* _Job_:
In the data, take everything from the line that contains "ОПИТУВАННЯ: ОПИТУВАННЯ -> ТОПОГРАФИЯ" down to the line that contains "характеристику: характеристику ->", swap "характеристику" for "опис" throughout, and write out only those lines with nothing else changed.

* _Records provided_:
------------------------------------------------------------

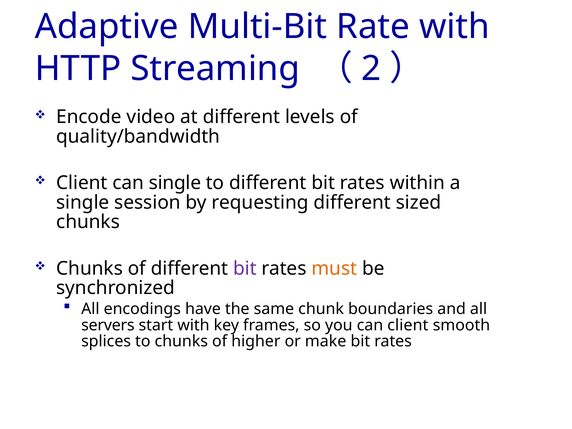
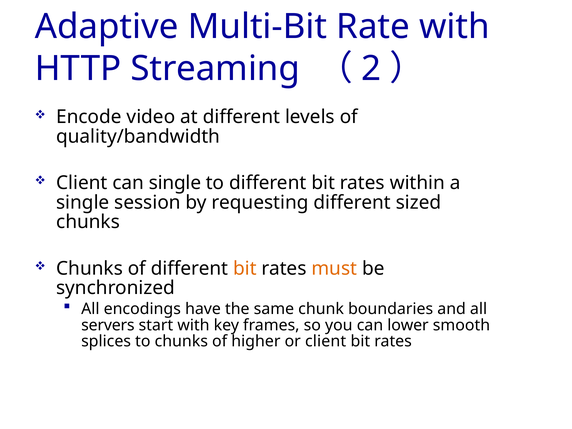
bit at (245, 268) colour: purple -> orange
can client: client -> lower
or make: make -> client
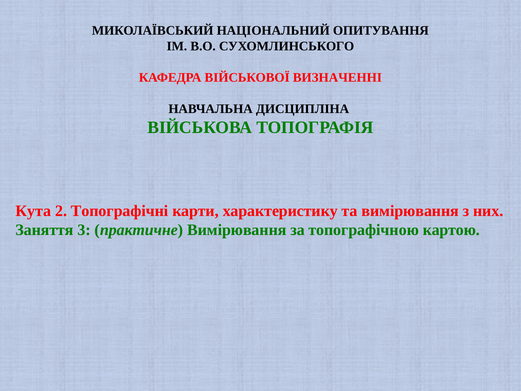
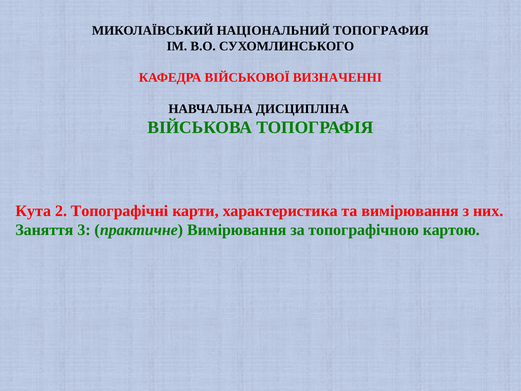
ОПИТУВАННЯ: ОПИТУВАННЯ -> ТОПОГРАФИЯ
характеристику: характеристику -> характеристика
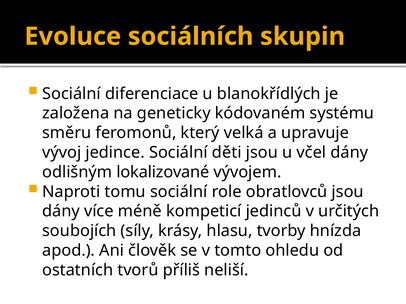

------------------------------------------------------------

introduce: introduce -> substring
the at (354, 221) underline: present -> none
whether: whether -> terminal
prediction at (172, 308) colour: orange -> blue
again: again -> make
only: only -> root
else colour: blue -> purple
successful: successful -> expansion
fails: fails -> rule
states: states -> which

------------------------------------------------------------

* _Task result_:
ОПИТУВАННЯ: ОПИТУВАННЯ -> ТОПОГРАФИЯ
опис: опис -> характеристика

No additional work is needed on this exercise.